Oh, another interesting incident: we got pulled over by a traffic cop somewhere between the hotel and the Homut Souk area… a bit of racial profiling… Anyway, all he wanted to see was the ownership paper for the car — which we produced (thank goodness it was in the glove compartment).. and then we were on our way. No one else was being pulled over.

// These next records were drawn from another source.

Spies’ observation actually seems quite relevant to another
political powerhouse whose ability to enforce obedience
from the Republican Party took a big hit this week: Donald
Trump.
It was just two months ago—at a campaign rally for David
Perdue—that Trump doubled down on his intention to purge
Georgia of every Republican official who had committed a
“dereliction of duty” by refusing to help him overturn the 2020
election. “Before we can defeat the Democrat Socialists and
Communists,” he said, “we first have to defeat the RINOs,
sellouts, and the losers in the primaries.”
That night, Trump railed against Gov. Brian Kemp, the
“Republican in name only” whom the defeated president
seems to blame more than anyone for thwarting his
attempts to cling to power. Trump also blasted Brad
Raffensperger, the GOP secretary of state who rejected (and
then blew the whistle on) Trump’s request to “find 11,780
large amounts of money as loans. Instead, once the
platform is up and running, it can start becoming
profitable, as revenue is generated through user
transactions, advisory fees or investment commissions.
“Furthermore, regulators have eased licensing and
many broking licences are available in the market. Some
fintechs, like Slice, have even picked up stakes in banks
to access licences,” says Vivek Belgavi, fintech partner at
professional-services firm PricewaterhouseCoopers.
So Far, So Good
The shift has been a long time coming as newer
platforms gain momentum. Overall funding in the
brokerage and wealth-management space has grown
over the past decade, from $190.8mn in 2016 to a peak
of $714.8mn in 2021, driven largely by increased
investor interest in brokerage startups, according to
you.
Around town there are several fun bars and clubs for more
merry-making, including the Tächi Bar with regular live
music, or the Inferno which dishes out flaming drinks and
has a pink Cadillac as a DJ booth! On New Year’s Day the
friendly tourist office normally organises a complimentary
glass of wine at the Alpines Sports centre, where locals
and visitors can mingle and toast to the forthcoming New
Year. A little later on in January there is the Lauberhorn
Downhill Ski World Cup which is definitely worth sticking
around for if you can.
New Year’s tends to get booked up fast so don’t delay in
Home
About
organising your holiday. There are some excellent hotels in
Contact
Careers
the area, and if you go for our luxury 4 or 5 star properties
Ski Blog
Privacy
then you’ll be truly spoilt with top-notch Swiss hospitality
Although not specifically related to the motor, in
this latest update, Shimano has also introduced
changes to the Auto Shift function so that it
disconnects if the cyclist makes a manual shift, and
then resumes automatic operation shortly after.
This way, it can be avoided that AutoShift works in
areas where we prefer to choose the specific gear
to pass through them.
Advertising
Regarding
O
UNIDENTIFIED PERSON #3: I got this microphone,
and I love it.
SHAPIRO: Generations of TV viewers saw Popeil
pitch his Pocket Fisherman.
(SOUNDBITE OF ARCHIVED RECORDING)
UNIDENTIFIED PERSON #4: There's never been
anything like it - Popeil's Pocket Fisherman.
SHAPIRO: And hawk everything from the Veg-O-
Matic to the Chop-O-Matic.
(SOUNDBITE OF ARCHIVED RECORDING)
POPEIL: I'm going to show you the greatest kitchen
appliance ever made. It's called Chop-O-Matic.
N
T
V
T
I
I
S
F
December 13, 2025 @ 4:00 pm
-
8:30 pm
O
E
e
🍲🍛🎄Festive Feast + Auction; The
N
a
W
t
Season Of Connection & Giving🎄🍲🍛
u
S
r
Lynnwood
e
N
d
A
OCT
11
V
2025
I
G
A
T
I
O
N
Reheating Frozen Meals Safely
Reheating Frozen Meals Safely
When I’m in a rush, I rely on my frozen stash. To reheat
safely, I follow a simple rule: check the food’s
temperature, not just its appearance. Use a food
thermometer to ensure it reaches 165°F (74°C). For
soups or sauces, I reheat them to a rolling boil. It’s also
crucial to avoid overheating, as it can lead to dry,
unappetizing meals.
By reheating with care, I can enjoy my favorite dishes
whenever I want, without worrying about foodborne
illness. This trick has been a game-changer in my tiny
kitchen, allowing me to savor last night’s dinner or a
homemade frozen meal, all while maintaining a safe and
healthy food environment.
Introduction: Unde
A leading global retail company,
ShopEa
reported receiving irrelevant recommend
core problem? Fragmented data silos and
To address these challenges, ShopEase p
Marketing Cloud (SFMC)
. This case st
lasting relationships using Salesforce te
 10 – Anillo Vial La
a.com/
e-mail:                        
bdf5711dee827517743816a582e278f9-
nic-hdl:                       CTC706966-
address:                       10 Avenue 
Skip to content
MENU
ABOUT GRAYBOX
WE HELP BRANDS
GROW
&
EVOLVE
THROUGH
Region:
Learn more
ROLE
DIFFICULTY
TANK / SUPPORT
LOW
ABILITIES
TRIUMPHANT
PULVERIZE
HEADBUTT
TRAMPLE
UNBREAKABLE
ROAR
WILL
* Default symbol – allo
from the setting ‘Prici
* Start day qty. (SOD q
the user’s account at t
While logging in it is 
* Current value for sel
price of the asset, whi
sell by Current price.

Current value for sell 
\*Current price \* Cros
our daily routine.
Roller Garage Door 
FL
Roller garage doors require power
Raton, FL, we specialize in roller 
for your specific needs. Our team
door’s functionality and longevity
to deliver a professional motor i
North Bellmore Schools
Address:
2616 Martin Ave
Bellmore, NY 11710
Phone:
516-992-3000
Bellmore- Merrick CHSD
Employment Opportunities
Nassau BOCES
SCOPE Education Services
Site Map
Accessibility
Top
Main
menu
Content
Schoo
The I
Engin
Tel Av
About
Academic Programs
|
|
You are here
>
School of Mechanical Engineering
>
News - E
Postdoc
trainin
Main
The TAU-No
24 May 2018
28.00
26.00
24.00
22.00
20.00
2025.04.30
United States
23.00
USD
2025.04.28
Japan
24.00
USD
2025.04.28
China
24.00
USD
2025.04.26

Strolled the souk area; stumbled upon a small woman’s collective that weaves and sews and makes table runners and other goods. Very sweet; wish we could have communicated more deeply. And I came close to buying one of those long floor length (would have had it shortened to knee length) lambs wool brown “coats” with black trim at shoulders and edges… the men all wear .. the ones with the pointy hoods in the back.. kachabiyya (sp?).. I tried it on, and the shop keeper was willing to do the shortening.. But it had two problems.. First I thought it opened with a zipper all the way down… But the zipper only goes a short distance from the neck.. so you need to put it on over your head… Second, they seem to come in only one size, so they are extremely wide… Mike said I looked like I was wearing a potato sack…Anyway, despite the fact that I thought this would be a good souvenir for me, I wound up declining..





After this we set out to see the coast which includes vast marsh areas, and we’re told that thousands of flamingos (we saw a few) migrate to the northern edge of Djerba in wintertime. From what we could discern they migrate to a tip of the island that is reachable only by boat. Mike was somewhat intent on seeing the flamingos, but I convinced him he can see them in Florida. So we drove on.. past an area called the Touristique section (waterfront area at the north east) where extremely large hotels have been built (including one by Radisson). These hotels are like armed compounds. From what we can figure out this coast area and these hotels draw French, German, and British tourists during the months of March through October. There’s also a casino, which I believe requires a foreign (non-Tunisian) passport for entry.
The island of Djerba is totally white stucco with blue trim.. consistent everywhere.. or 99.999% of everywhere. It’s a great image against the blue sky and the billowy white clouds. The topography is flat and low-lying; villages are all a few kilometers apart and each seems to have its own character. We drove to Midoun, walked the town, and had lunch in a tiny little cafe, where they had a terrace — actually it was their roof, which we accessed by climbing a ladder leaning against the wall. Once up on the roof, where there were three tables, the dividing line between the restaurant’s “zone” and the next building was a series of old doors lying horizontally.. not much barrier at the edge of the roof. We had some brochettes.. climbed the ladder down and found our way (miraculously) to the car.


We continued our drive across the island stopping periodically in small towns, and then made our way to Griba, the synagogue (operational)…It’s orthodox and I was forced to don a scarf for my head and Mike to wear a kippa …Two elderly guys were praying, but I have to admit that it seemed a bit posed. From what we’ve read and heard there are two Jewish neighborhoods on the island (obviously both close to the synagogue so that it is walkable on Fridays and Saturdays)… one of those neighborhoods is right where we are staying; the other is about 2 miles to the north. Not certain we’d know what these Tunisian Jews would look like as I’m sure they blend in to the larger Tunisian culture.
Got back to the hotel around 6. It’s now raining pretty hard out there, so I’m glad we avoided that. Hope it clears up by morning. We have a long drive ahead of us tomorrow to Tamerza.